本記事では、Trojan Source の仕組み、背景となる Unicode の仕様、影響、そして現在の対策について解説します。
Trojan Source の基本概念
Trojan Source の本質は次の一文で説明できます。
人間が読むコード ≠ コンピュータが実行するコード
通常、ソースコードは
- 開発者
- コンパイラ / インタプリタ
の両方が 同じ順序で読み取ることを前提としています。
しかし Trojan Source では Unicode の双方向表示機能を利用して、コードの見た目を操作します。
Unicode と文字方向
世界の言語には 文字の書き方向が異なるものがあります。
左から右(LTR)
例
English
日本語
中文
表示例
ABC123
右から左(RTL)
例
- アラビア語
- ヘブライ語
表示例
مرحبا
これらの言語を同じ文章内で扱うため、Unicode には 双方向テキストアルゴリズム(Bidirectional Algorithm) が存在します。

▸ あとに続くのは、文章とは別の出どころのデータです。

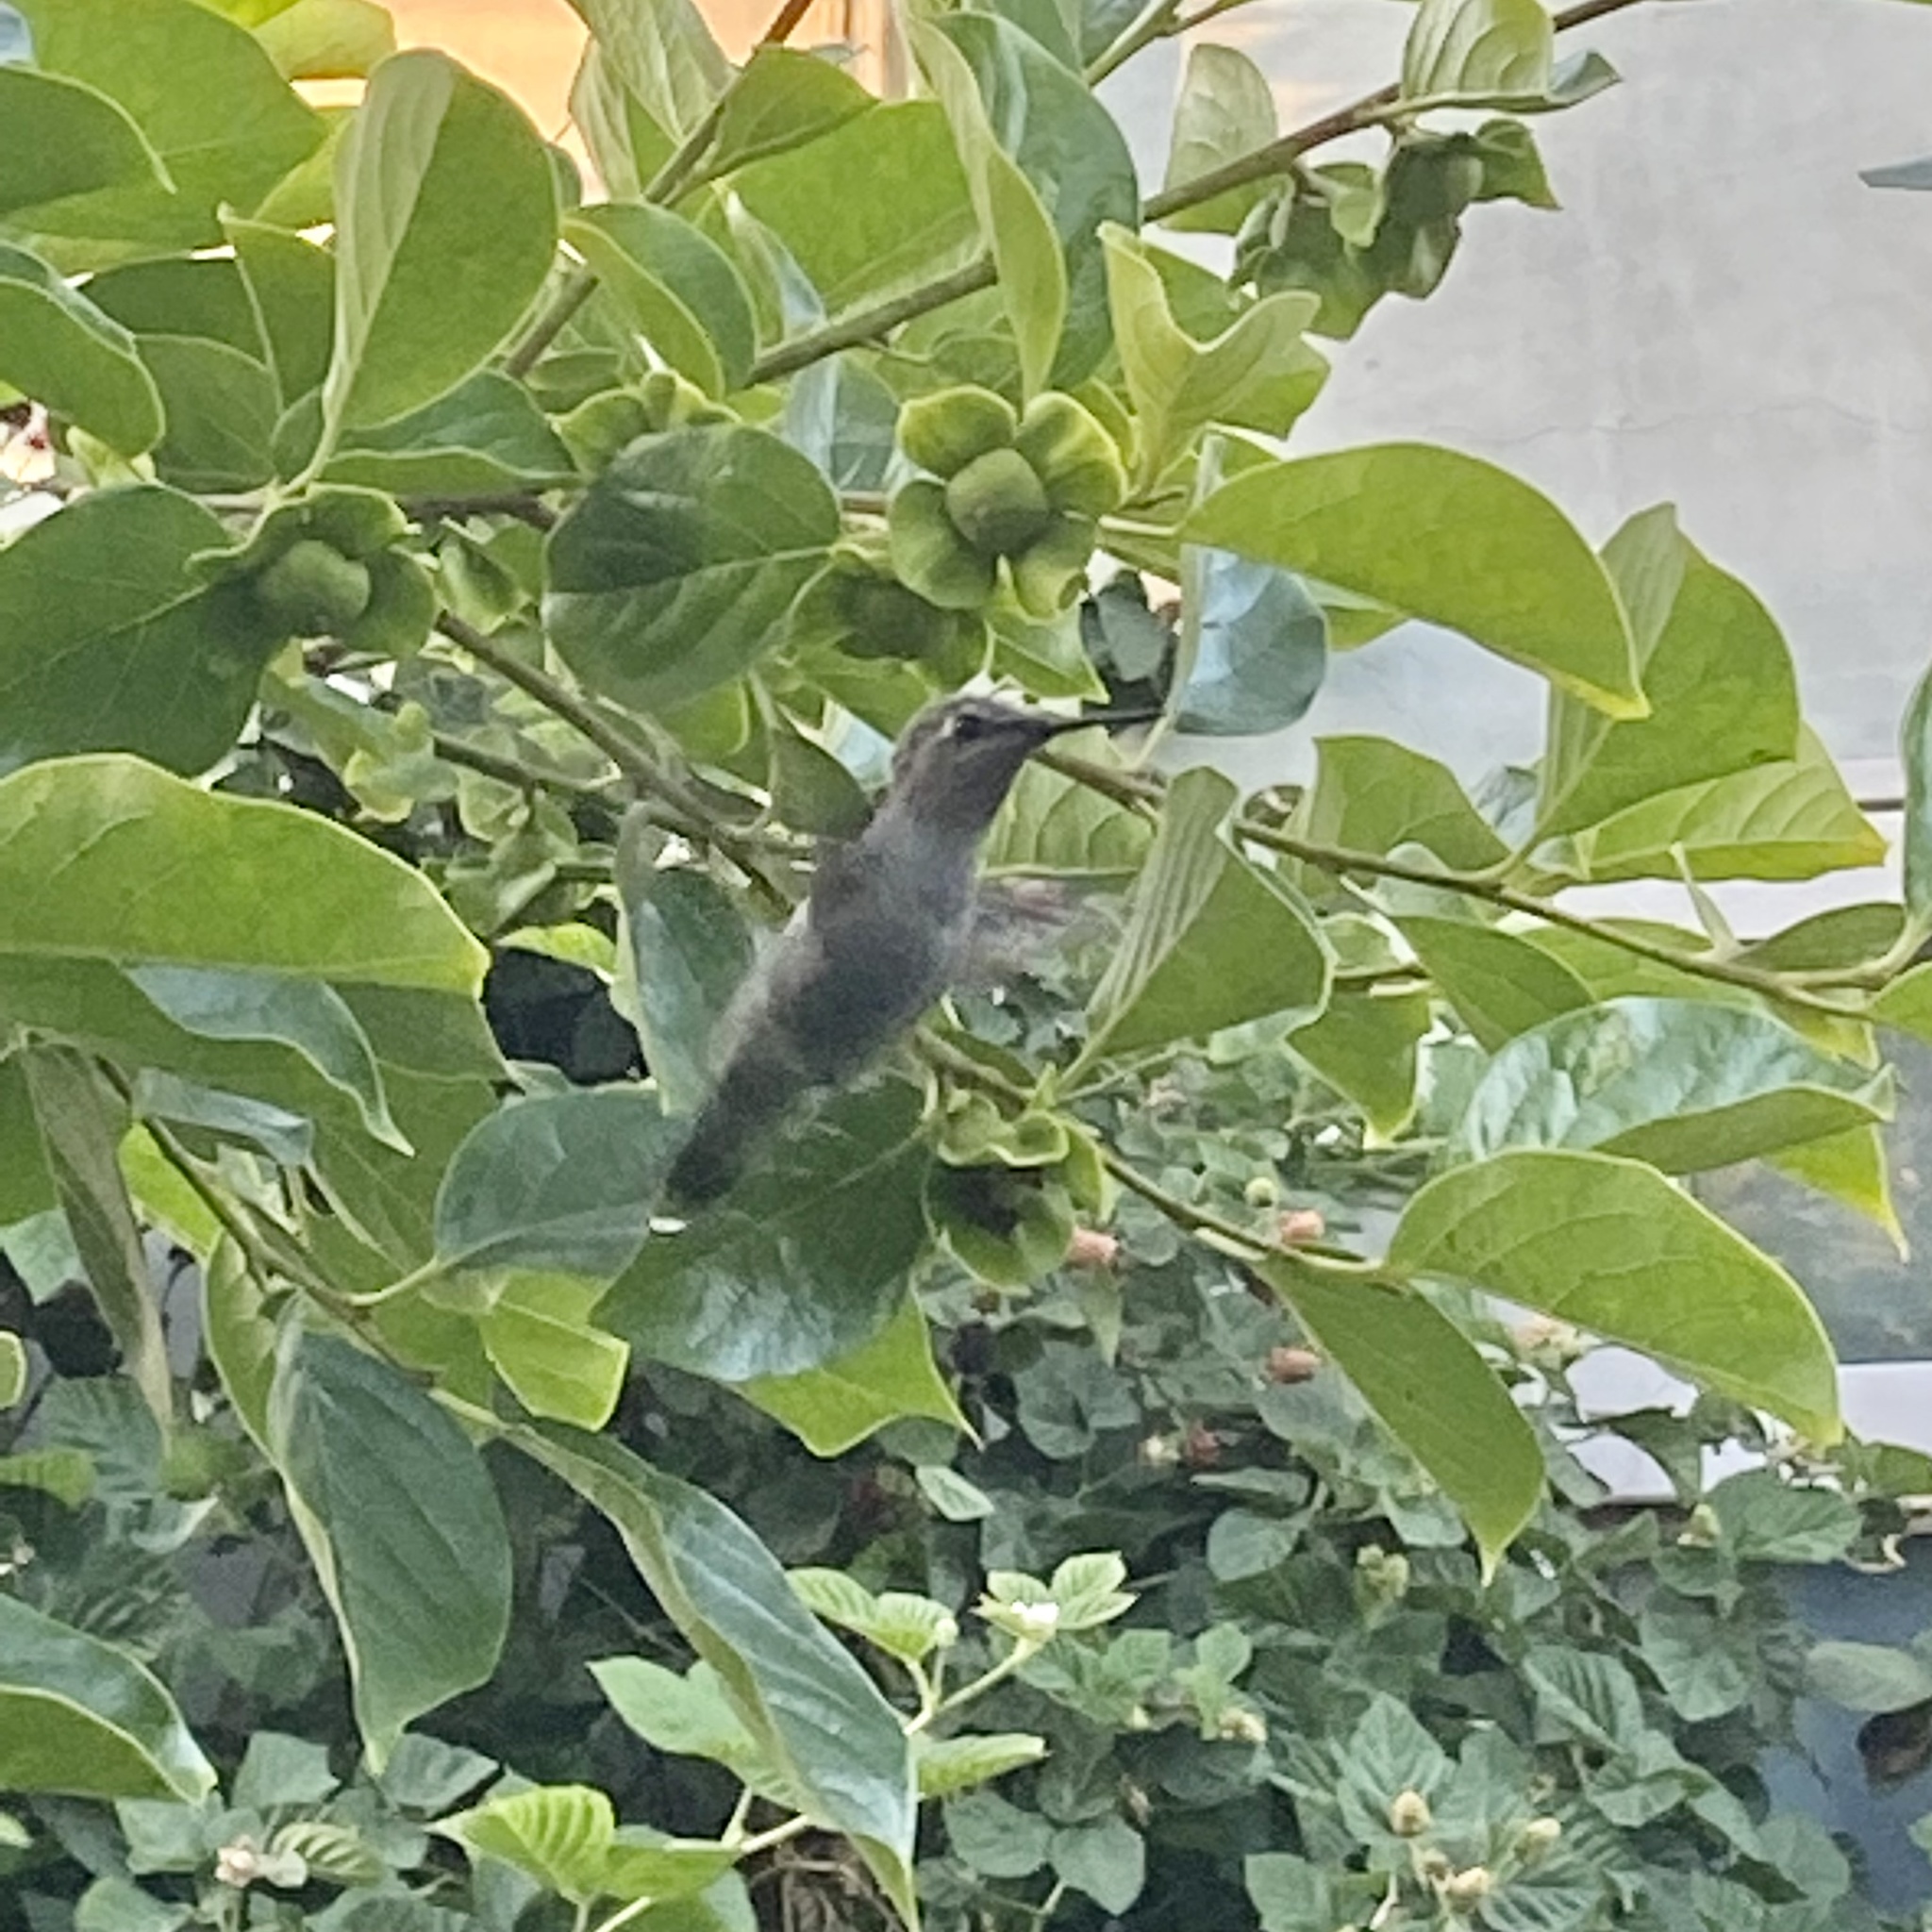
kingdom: Animalia
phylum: Chordata
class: Aves
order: Apodiformes
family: Trochilidae
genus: Calypte
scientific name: Calypte anna
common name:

Unicode 標準は Unicode Consortium によって管理されています。
Trojan Source の仕組み
Trojan Source は 双方向制御文字を利用します。
代表的な文字:
| Unicode | 名前 |
|---|---|
| U+202E | Right-to-Left Override |
| U+202D | Left-to-Right Override |
| U+202B | Right-to-Left Embedding |
| U+202A | Left-to-Right Embedding |
これらの文字は
- 画面に表示されない
- 空白としても見えない
- しかし 文字の表示順序を変更する
という特徴があります。
表示順序と実際の順序
Trojan Source の重要なポイントは次です。
| 実際のコード | 画面表示 |
|---|---|
| ABC123 | ABC321 |
つまり
保存順序 ≠ 表示順序
となる可能性があります。
この結果、開発者がコードレビューを行う際に
実際とは異なるコード構造を見てしまう可能性があります。
例えば
access_level = "user"
if access_level != 'none': # Check if admin ' and access_level != 'user
print("You are an admin.")
from https://github.com/nickboucher/trojan-source/blob/main/Python/commenting-out.py?h=1
Trojan Source の影響
Trojan Source は以下のようなリスクを持ちます。
コードレビューの回避
開発プロジェクトでは通常、
- 開発者がコードを書く
- 他の開発者がレビューする
というプロセスがあります。
Trojan Source を利用すると、レビュー時には安全なコードに見えるため
悪意あるコードを紛れ込ませる可能性があります。
バックドアの挿入
表示順序を操作することで
- 条件分岐
- コメント
- ロジック構造
が誤って理解される可能性があります。
オープンソースプロジェクトへの影響
特に以下の環境では影響が懸念されました。
- OSS プロジェクト
- パッケージ管理システム
- ライブラリ開発
影響を受けるプログラミング言語
Unicode を扱う多くの言語が影響を受ける可能性があります。
例
- Python
- Java
- JavaScript
- C / C++
- Go
- Rust
これは Unicode 表示仕様が共通であるためです。
Trojan Source 公開後の対応
研究公開後、多くの開発ツールやプラットフォームが対策を導入しました。
例:
GitHub
Microsoft
Google
現在の主な対策
IDE の警告
多くの IDE は 双方向 Unicode 制御文字を検出して警告します。
例
- Visual Studio Code
- Android Studio
コンパイラの警告
コンパイラも双方向制御文字を検出できます。
例
- GCC
- LLVM
コードプラットフォームの警告
GitHub ではソースコードに以下の警告が表示されます。
This file contains bidirectional Unicode text
まとめ
Trojan Source 攻撃の特徴
- Unicode の表示制御文字を悪用
- ソースコードの見た目を操作
- コードレビューを欺く可能性
- 多くのプログラミング言語に影響
現在は多くのツールが
不可視 Unicode 文字の検出・警告機能を実装しており、
リスクは大きく低減されています。